I know my words sounded ugly, but it was nothing that would not be said about us if it got out.
“I visited you at your first post, and nature took its course. That is what we are telling the witnesses we have gathered. They are happy enough to back-date the ceremony so that the birth is not questioned. As to your pater... I have been gone a long time. Surely we can come up with a timeline that allows for the possibility of you being the father. The babe may come early. And he knows I was taken by Parthians... maybe he will not look too closely at the timing if it means his eldest son can be regarded a man.”
I shook my head, too exhausted to even think this through any further. “Let us be done with it now and sort out the rest when I have more blood in my veins.”
“The marriage you mean?” Ennia asked.
“Of course, the marriage. Do you think I went through being kidnapped, escaping, and then being almost killed by bandits to now change my mind about marrying you? Stupid girl!”
Ennia grinned, squealed like the girl I accused her of being, and threw her arms around my neck. Until that moment, I think she really imagined I would reject her. How little she thought of me.
But then, had the news not given me pause? Had I not questioned their arrangement, falling back on my patrician thinking? I deserved to be doubted.r />
Phaedrus patted my shoulder. “You are a good man, Marcus. A very good man.”
That was the kind of praise I needed to hear from him. I looked up into his handsome face and saw all the love I felt for him shining back at me.
It broke my heart.
In short order, seven naval officers and a holder of the scales, were brought in to witness the manus marriage, which was an ancient form of marriage that brought the wife into the husband’s paterfamilias. This was the only way Etruscus could be kept from taking control of Ennia’s property. It was a simple and uncomplicated affair, much as it had been back in the past. It was rarely the form of marriage undertaken by patricians these days, but was still legally binding, especially when the contract had been drawn up and signed by both fathers, as the paterfamilias of their respective families.
There were no complicated rituals, no auguries checked for the most auspicious time for the nuptials. No grand parades from one home to another. A Roman marriage required none of the trappings to be legal.
Ennia sat on a stool beside my bed and took my hand in hers. “As you are Gaius, I am Gaia,” she said simply.
“As you are Gaia, I am Gaius,” I replied in turn.
I offered the scale-holder a coin which was placed on the scales. It was the symbolic purchase of Ennia by my paterfamilias.

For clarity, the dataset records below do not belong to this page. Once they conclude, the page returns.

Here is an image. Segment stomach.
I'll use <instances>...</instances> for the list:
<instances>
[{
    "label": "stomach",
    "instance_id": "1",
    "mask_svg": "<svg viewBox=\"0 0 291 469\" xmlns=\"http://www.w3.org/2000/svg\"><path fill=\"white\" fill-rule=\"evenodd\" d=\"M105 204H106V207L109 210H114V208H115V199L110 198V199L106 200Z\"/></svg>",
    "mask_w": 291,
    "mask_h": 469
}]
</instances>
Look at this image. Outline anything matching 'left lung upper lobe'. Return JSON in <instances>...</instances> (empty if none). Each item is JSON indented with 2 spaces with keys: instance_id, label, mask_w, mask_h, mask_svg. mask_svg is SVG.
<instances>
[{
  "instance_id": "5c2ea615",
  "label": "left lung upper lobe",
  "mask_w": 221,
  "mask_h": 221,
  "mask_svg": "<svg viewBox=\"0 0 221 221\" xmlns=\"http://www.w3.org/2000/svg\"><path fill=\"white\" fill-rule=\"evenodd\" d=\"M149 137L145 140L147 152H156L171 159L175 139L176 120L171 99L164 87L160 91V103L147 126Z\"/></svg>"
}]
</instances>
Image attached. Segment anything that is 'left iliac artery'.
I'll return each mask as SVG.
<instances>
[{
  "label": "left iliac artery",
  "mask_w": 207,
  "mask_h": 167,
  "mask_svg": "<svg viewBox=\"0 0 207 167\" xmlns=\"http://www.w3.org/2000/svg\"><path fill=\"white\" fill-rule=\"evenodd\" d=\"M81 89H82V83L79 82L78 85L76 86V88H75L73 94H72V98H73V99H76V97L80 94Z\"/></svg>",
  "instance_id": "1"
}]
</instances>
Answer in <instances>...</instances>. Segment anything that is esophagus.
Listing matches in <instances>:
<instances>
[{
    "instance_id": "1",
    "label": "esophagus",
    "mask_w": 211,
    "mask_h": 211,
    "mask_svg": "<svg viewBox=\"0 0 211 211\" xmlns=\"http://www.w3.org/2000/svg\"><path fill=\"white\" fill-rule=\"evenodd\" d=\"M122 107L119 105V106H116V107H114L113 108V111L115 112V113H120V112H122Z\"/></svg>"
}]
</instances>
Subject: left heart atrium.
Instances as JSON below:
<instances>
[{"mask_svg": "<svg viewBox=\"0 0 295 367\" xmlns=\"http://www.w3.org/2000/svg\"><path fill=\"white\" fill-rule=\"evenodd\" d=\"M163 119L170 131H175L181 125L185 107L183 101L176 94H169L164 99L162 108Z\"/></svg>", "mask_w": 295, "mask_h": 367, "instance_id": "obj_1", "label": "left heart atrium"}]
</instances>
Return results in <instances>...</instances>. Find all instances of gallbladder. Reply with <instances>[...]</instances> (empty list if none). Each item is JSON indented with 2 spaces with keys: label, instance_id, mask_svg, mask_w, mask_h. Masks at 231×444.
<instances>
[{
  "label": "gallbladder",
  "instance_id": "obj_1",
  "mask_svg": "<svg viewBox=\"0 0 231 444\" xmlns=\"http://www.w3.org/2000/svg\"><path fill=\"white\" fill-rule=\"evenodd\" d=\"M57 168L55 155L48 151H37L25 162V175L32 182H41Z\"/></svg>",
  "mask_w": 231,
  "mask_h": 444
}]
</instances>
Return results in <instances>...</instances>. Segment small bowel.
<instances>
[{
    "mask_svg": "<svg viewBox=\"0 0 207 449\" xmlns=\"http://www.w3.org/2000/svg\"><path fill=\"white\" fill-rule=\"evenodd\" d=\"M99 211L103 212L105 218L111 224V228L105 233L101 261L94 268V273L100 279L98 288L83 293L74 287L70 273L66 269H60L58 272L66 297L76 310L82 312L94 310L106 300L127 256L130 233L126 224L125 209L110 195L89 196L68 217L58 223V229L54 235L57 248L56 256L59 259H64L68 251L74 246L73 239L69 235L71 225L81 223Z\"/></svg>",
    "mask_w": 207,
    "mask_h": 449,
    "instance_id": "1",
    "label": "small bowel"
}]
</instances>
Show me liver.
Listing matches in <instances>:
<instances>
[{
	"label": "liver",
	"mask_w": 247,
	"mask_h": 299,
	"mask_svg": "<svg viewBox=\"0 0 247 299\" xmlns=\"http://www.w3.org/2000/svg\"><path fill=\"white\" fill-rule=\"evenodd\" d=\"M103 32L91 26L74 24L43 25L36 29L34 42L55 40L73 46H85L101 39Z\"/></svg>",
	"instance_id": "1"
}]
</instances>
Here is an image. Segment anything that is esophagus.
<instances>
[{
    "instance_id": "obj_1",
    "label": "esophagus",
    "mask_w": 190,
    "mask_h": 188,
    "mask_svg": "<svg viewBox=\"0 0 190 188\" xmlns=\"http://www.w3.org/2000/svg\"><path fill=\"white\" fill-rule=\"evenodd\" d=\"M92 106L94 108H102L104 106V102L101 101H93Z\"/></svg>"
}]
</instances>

One of the witnesses offered up emery bread for us to share. This was part of the more formalised ritual. It was not necessary, but I thought it was a nice touch. As we ate, Ennia smiled at me with shining eyes.
Suddenly I was glad our fathers had come up with this plan. And I was glad I had agreed to it. Ennia was the only woman I could ever call wife. I loved her as a sister and my dearest friend. And I knew she felt the same way about me. Marriages were forged out of far less.
The witnesses, official and unofficial gave a cheer, and I leaned in to kiss my bride’s cheek. It seemed oddly right, even when it was so plainly not. But my new wife and I would satisfy the wishes of our society and yet live as we chose. And Ennia would be happy.